У нас вода есть. Все эти дни стоят морозы 25–30 градусов. На следующий день достали 1 кг муки, но теперь, конечно, продали полкилогр. хилой конколбасы (225 р. за кило). Какой пир был в вечер получения продуктов – блины на сале! Какая радость, какое ни с чем не сравнимое чувство спасения. А каша – варёная мука с жиром…
Слышал (в трамвае), что в Москве какой-то молодой человек получил три года за рассказ о том, что в Ленинграде съели всех кошек. А что было бы, если бы он рассказал о трупах с вырезанными мягкими частями, валявшихся десятками у моргов? (это недовезённые до морга). Несчастных этих мертвоедов расстреливали безжалостно: целыми семьями…
Опять наплывают обрывки кошмарных видений: одна за другой несутся по обледенелой дороге крупповские пятитонки (голубые, они и сейчас ходят) со страшным своим грузом. У борта одной машины женщина откинулась, голова запрокинута, руки раскинуты, словно в приступе отчаянного, неудержимого хохота и длинные черные волосы вакхически полощутся по ветру вслед за мчащимся грузовиком. Когда на кладбище машины буксуют в снегу, грузчики быстро подсовывают под колесо ближайшего мертвеца.
16 января
Всё стоят солнечные, чуть туманные дни, а ночи залиты лунным светом. Город наш, город! С тевтонским упорством не перестают его громить немцы. Сегодня с половины дня яростно била наша артиллерия, но скоро в её грохот влились тяжкие громы взрывов. Обстрел был жестокий, он свирепствовал более четырёх часов подряд, до темноты. С темнотой (я заметил теперь точно) немцы умолкают. Видно, огонь выстрелов демаскирует их дальнобойные пушки. Снаряды поражали весь наш район, Центр, Петроградскую, Выборгскую. Это то, что успел я узнать.

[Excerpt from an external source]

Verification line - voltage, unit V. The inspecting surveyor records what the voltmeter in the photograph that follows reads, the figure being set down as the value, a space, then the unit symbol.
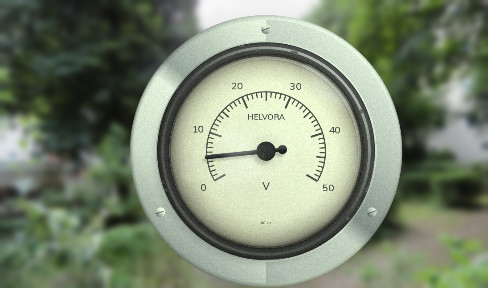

Идя с лекции на Васильевском острове (где было тихо) домой пешком, ибо трамваи повсюду стояли, я узрел одно попадание на многострадальном углу «Подписных изданий» и два в узком проходе у нашего райсовета. Влетело и в Витебский вокзал и т.д. Так как шёл уже третий час обстрела, милиция ослабила свою непропускательную бдительность, и по улицам текли эти характернейшие быстрые, быстрые молчаливые ручейки пешеходов. Во всех подворотнях, в парадных, под аркадами, за выступами жмутся кучки осторожных и робких или просто глазеющих, выглядывая и тоскливо топчась. Вдруг страшный треск близкого разрыва. В мгновение ока улица словно выметена начисто. Лишь несколько человек продолжают свой бег по панелям. Это разъярённые или российско-беспечные. Но через минуту опять текут ручейки. Жизнь, прикрытая смертью…
11 марта
Крепкий мороз, снег, полная зима. Сегодня собирал до обеда в холодных эрмитажных залах бычки и окурки. Оказалась круглая баночка почти полной. Какое блаженство! Бродя по залам, вспоминаю многое, многое. Лопнувшие огнетушители, оставленные повсюду, лиловые полосы и брызги какой-то накипи...
24 января 1944 г.
Видимо, это и был последний обстрел Ленинграда в истории его осады немецко-фашистскими войсками. И последний возглас штаба противовоздушной обороны: «Артиллерийский обстрел района продолжается», который я слышал, был ровно в 4 часа ночи с 22 на 23 января 1944 года. Я проснулся, выслушал, взглянул на часы и немедленно заснул дальше. Уместно отметить, что при ночных обстрелах спится хуже, чем при ночных налётах. События грохочут: сегодня приказ о взятии Царского Села и Павловска... Говорят, прорыв осуществляли новые части. В них молодцы лет по 20, атлеты, лыжники, все только с автоматами. Пленных не берут, с неистовой яростью дробят прикладами, режут, душат. Хороший тон у них – чтобы белый маскхалат был побольше... залит пятнами вражеской крови...»
27 января
...Сейчас, в 7 ч. 45 мин. вечера, радио передало приказ генерала армии Говорова: город освобождён, осада снята. И ровно в 8 ч. глухо взревели 24 залпа из 324 орудий. Разноцветные ракеты рассыпались в небе, прогоняя ночь. Город! Ты видел отблески разрывов вражеских бомб, ты багровел в кровавых зорях огромных пожаров, твои ночи превращали в день немецкие авиалюстры… два с половиной года, два с половиной года… Сегодня тебя освещают знаки победы и освобождения!